- ACTIVITY
After locating the line with "I need the box", retype it and every later line exactly, stopping at the end of the records.

══════

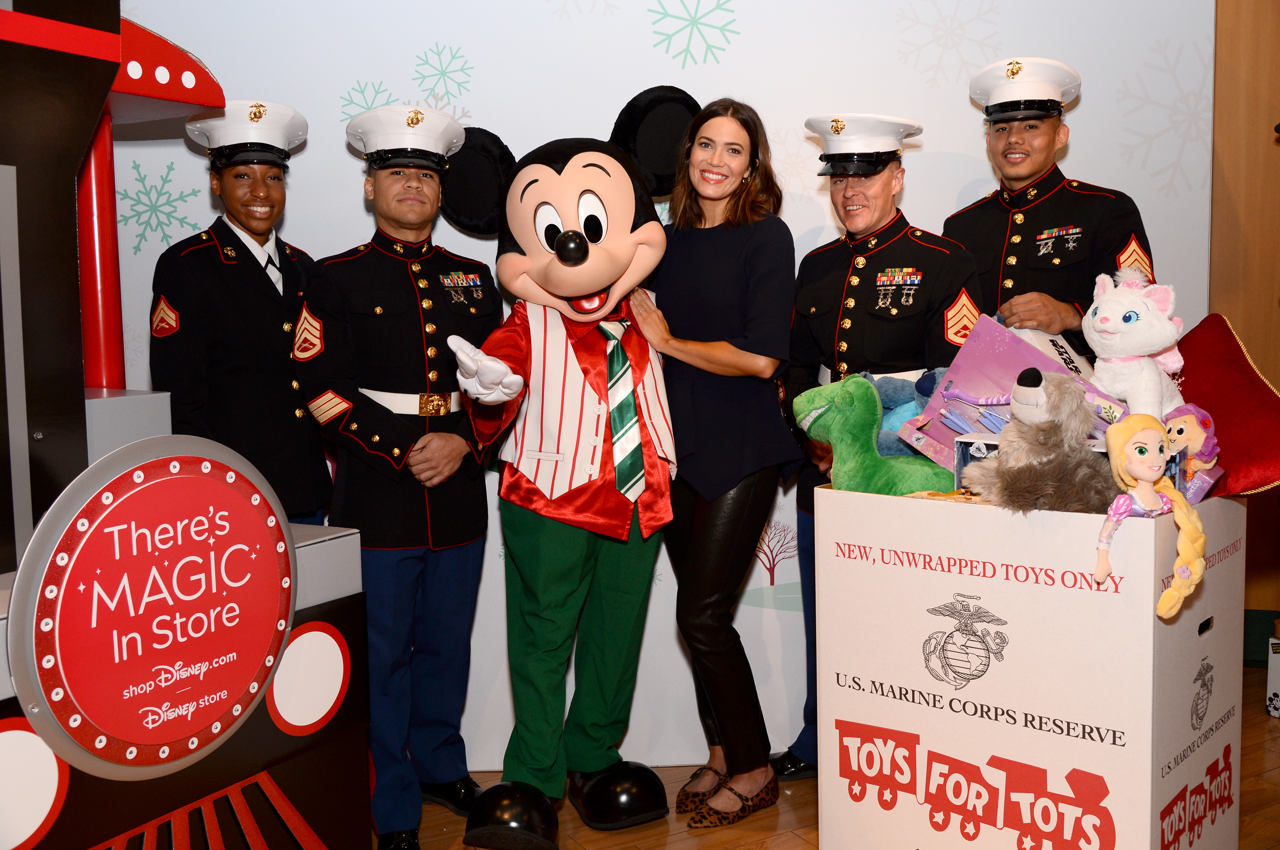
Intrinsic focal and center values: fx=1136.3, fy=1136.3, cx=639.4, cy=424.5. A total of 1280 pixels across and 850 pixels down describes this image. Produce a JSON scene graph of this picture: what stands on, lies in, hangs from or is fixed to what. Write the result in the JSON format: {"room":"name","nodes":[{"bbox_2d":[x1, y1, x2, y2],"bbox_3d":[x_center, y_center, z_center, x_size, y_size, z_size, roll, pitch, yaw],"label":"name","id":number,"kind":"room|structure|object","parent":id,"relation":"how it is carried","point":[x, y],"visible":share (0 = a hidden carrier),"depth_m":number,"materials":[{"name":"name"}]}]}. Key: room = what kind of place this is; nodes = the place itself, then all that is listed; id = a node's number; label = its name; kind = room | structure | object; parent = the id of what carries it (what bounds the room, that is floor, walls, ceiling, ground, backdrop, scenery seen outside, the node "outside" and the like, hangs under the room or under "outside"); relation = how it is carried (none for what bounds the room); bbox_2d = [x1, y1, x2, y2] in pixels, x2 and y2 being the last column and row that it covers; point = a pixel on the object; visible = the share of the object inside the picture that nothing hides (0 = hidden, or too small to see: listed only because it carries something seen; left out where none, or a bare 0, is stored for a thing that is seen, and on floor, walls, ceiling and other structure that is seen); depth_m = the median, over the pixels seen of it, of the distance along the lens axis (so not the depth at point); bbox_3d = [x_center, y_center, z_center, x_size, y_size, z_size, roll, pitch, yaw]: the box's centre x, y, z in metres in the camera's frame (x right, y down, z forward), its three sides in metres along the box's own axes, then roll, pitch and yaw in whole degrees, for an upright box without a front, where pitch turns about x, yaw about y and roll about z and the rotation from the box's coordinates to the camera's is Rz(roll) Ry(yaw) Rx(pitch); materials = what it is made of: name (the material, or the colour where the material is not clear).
{"room":"event hall","nodes":[
{"label":"event hall","id":0,"kind":"room"},
{"bbox_2d":[81,0,1220,764],"bbox_3d":[-0.033,-0.372,3.237,1.796,2.554,0.181,-4,6,-29],"label":"backdrop wall","id":1,"kind":"structure","parent":0,"point":[572,33],"depth_m":3.14,"materials":[{"name":"white"}]},
{"bbox_2d":[376,662,1279,849],"bbox_3d":[0.653,1.173,1.393,7.106,0.106,5.900,-4,6,-29],"label":"floor","id":2,"kind":"structure","parent":0,"point":[1263,722],"depth_m":2.89,"materials":[{"name":"brown wood"}]},
{"bbox_2d":[0,0,372,849],"bbox_3d":[-1.449,0.021,1.710,1.055,2.192,1.963,2,6,31],"label":"display stand","id":3,"kind":"object","parent":2,"relation":"on","point":[91,48],"visible":0.88,"depth_m":1.92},
{"bbox_2d":[4,436,297,781],"bbox_3d":[-0.758,0.296,1.853,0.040,0.528,0.527,2,6,32],"label":"round sign","id":4,"kind":"object","parent":3,"relation":"attached to","point":[171,482],"visible":0.99,"depth_m":1.81,"materials":[{"name":"red"}]},
{"bbox_2d":[149,103,327,527],"bbox_3d":[-0.965,0.084,2.814,0.457,1.720,0.577,-1,5,0],"label":"woman","id":5,"kind":"object","parent":2,"relation":"on","point":[246,249],"visible":0.66,"depth_m":2.66},
{"bbox_2d":[298,100,507,849],"bbox_3d":[-0.579,0.122,2.829,0.509,1.781,0.627,0,5,8],"label":"man","id":6,"kind":"object","parent":2,"relation":"on","point":[452,447],"visible":0.91,"depth_m":2.69},
{"bbox_2d":[427,90,683,845],"bbox_3d":[-0.183,0.099,2.834,0.781,1.829,0.719,-4,6,-29],"label":"mascot","id":7,"kind":"object","parent":2,"relation":"on","point":[617,263],"visible":0.97,"depth_m":2.69},
{"bbox_2d":[599,318,644,502],"bbox_3d":[-0.049,-0.028,2.691,0.113,0.408,0.215,-4,6,-29],"label":"necktie","id":8,"kind":"object","parent":7,"relation":"on","point":[635,464],"visible":0.93,"depth_m":2.64,"materials":[{"name":"fabric"}]},
{"bbox_2d":[622,94,802,825],"bbox_3d":[0.200,0.103,3.004,0.432,1.745,0.572,-4,6,-29],"label":"woman","id":9,"kind":"object","parent":2,"relation":"on","point":[747,130],"visible":0.94,"depth_m":2.83},
{"bbox_2d":[780,111,984,778],"bbox_3d":[0.650,0.080,3.013,0.547,1.766,0.645,-4,6,-29],"label":"man","id":10,"kind":"object","parent":2,"relation":"on","point":[850,199],"visible":0.55,"depth_m":2.88},
{"bbox_2d":[812,485,1250,849],"bbox_3d":[0.836,0.544,2.408,0.742,0.858,0.586,4,7,40],"label":"cardboard box","id":11,"kind":"object","parent":2,"relation":"on","point":[1020,586],"visible":0.95,"depth_m":2.16,"materials":[{"name":"cardboard"}]},
{"bbox_2d":[792,376,952,495],"bbox_3d":[0.541,0.069,2.481,0.413,0.340,0.190,-1,5,-4],"label":"plush toy","id":12,"kind":"object","parent":11,"relation":"in","point":[920,482],"visible":0.85,"depth_m":2.44,"materials":[{"name":"green fabric"}]},
{"bbox_2d":[862,367,947,458],"bbox_3d":[0.651,-0.005,2.724,0.258,0.275,0.243,-4,6,-29],"label":"blue plush toy","id":13,"kind":"object","parent":11,"relation":"in","point":[900,397],"visible":0.41,"depth_m":2.68,"materials":[{"name":"blue fabric"}]},
{"bbox_2d":[904,313,1131,475],"bbox_3d":[0.849,-0.033,2.476,0.469,0.343,0.280,3,6,37],"label":"toy box","id":14,"kind":"object","parent":11,"relation":"in","point":[995,360],"visible":0.5,"depth_m":2.49,"materials":[{"name":"purple cardboard"}]},
{"bbox_2d":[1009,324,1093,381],"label":"white box","id":15,"kind":"object","parent":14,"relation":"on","point":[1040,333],"visible":0.31,"depth_m":2.73,"materials":[{"name":"white cardboard"}]},
{"bbox_2d":[965,369,1115,510],"bbox_3d":[0.786,0.045,2.188,0.282,0.301,0.271,-5,7,-40],"label":"plush toy","id":16,"kind":"object","parent":11,"relation":"in","point":[1028,412],"visible":0.95,"depth_m":2.14,"materials":[{"name":"grey"}]},
{"bbox_2d":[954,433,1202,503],"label":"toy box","id":17,"kind":"object","parent":11,"relation":"in","point":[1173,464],"visible":0.15,"depth_m":2.33,"materials":[{"name":"cardboard"}]},
{"bbox_2d":[1082,264,1189,421],"bbox_3d":[1.083,-0.132,2.457,0.226,0.421,0.330,4,7,42],"label":"plush toy","id":18,"kind":"object","parent":11,"relation":"in","point":[1110,328],"visible":0.85,"depth_m":2.38,"materials":[{"name":"white fabric"}]},
{"bbox_2d":[1095,414,1207,614],"bbox_3d":[0.904,0.158,2.009,0.196,0.331,0.188,-4,6,-29],"label":"doll","id":19,"kind":"object","parent":11,"relation":"in","point":[1123,514],"visible":0.99,"depth_m":2.00,"materials":[{"name":"yellow fabric"}]},
{"bbox_2d":[1161,402,1221,472],"bbox_3d":[1.118,0.050,2.341,0.133,0.179,0.135,4,7,41],"label":"doll","id":20,"kind":"object","parent":11,"relation":"in","point":[1183,432],"visible":0.7,"depth_m":2.31,"materials":[{"name":"fabric"}]},
{"bbox_2d":[1170,312,1279,499],"bbox_3d":[1.275,-0.027,2.525,0.360,0.397,0.415,2,6,29],"label":"red cushion","id":21,"kind":"object","parent":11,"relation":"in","point":[1198,375],"visible":0.7,"depth_m":2.42,"materials":[{"name":"red fabric"}]},
{"bbox_2d":[945,55,1155,357],"bbox_3d":[1.135,-0.081,3.216,0.538,1.841,0.609,-4,6,-29],"label":"man","id":22,"kind":"object","parent":2,"relation":"on","point":[1003,152],"visible":0.49,"depth_m":3.03},
{"bbox_2d":[1265,634,1279,717],"bbox_3d":[2.164,0.809,3.523,0.334,0.229,0.324,-4,6,-29],"label":"white box","id":23,"kind":"object","parent":2,"relation":"on","point":[1273,702],"visible":0.99,"depth_m":3.56,"materials":[{"name":"white cardboard"}]},
{"bbox_2d":[1208,0,1279,656],"bbox_3d":[2.140,-0.607,4.082,1.055,2.898,0.519,-4,6,-29],"label":"wooden wall","id":24,"kind":"structure","parent":0,"point":[1231,100],"depth_m":4.04,"materials":[{"name":"brown wood"}]},
{"bbox_2d":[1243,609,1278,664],"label":"baseboard","id":25,"kind":"structure","parent":24,"relation":"attached to","point":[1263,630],"depth_m":4.09,"materials":[{"name":"paint"}]}
]}

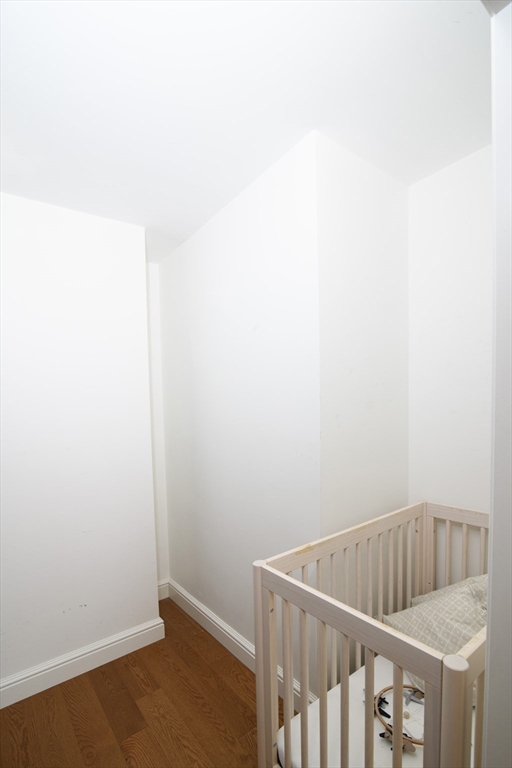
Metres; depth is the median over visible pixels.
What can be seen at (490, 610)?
right wall
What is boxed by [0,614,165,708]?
baseboard
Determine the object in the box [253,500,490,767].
crib
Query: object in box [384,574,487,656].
pillow
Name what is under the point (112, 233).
left wall
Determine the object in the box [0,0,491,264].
ceiling
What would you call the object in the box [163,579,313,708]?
baseboard
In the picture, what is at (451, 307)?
right wall
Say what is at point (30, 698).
floor
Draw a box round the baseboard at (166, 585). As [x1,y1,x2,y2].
[157,579,169,599]
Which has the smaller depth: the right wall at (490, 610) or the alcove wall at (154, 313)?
the right wall at (490, 610)
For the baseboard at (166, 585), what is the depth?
2.74 m
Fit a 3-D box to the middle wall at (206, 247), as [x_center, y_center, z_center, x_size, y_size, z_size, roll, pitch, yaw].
[-0.200,0.204,2.227,0.143,2.719,1.670,-3,3,-38]
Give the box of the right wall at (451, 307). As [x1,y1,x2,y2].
[408,144,491,531]
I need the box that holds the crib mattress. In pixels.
[283,655,481,767]
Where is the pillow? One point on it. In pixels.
(467, 607)
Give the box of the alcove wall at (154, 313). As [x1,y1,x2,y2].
[146,263,169,594]
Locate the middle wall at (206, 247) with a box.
[158,133,320,689]
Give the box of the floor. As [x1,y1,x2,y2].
[0,600,276,767]
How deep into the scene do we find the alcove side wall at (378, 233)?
1.64 m
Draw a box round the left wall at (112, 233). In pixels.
[0,190,158,693]
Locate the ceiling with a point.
(154, 220)
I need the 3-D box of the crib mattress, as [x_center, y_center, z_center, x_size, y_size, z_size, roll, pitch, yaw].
[0.742,1.251,1.116,0.958,0.128,1.002,-3,3,-38]
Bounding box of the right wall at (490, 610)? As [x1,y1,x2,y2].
[483,0,511,767]
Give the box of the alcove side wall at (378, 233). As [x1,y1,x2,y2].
[315,135,409,544]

══════

- RESPONSE TO THIS TASK
I need the box that holds the crib mattress. In pixels.
[283,655,481,767]
Where is the pillow? One point on it. In pixels.
(467, 607)
Give the box of the alcove wall at (154, 313). As [x1,y1,x2,y2].
[146,263,169,594]
Locate the middle wall at (206, 247) with a box.
[158,133,320,689]
Give the box of the floor. As [x1,y1,x2,y2].
[0,600,276,767]
How deep into the scene do we find the alcove side wall at (378, 233)?
1.64 m
Draw a box round the left wall at (112, 233). In pixels.
[0,190,158,693]
Locate the ceiling with a point.
(154, 220)
I need the 3-D box of the crib mattress, as [x_center, y_center, z_center, x_size, y_size, z_size, roll, pitch, yaw].
[0.742,1.251,1.116,0.958,0.128,1.002,-3,3,-38]
Bounding box of the right wall at (490, 610)? As [x1,y1,x2,y2].
[483,0,511,767]
Give the box of the alcove side wall at (378, 233). As [x1,y1,x2,y2].
[315,135,409,544]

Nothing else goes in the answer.